> What you have to do
Copy out the data from the line containing "managed by Michael Westphal" to its last line, exactly. No pictures.

> Data to examine

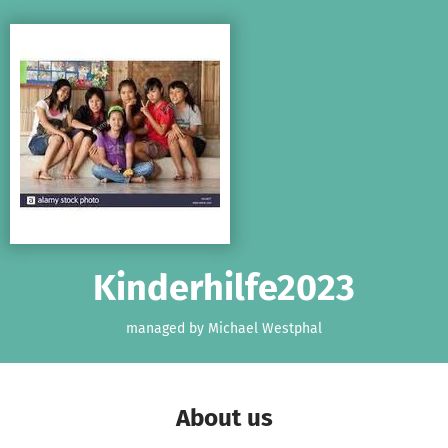
Skip to main content
Show accessibility statement
Kinderhilfe2023
managed by Michael Westphal
About us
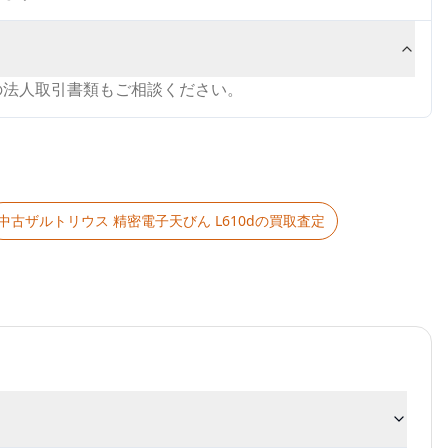
の法人取引書類もご相談ください。
中古
ザルトリウス 精密電子天びん L610d
の買取査定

> Response area
managed by Michael Westphal
About us
の法人取引書類もご相談ください。
中古
ザルトリウス 精密電子天びん L610d
の買取査定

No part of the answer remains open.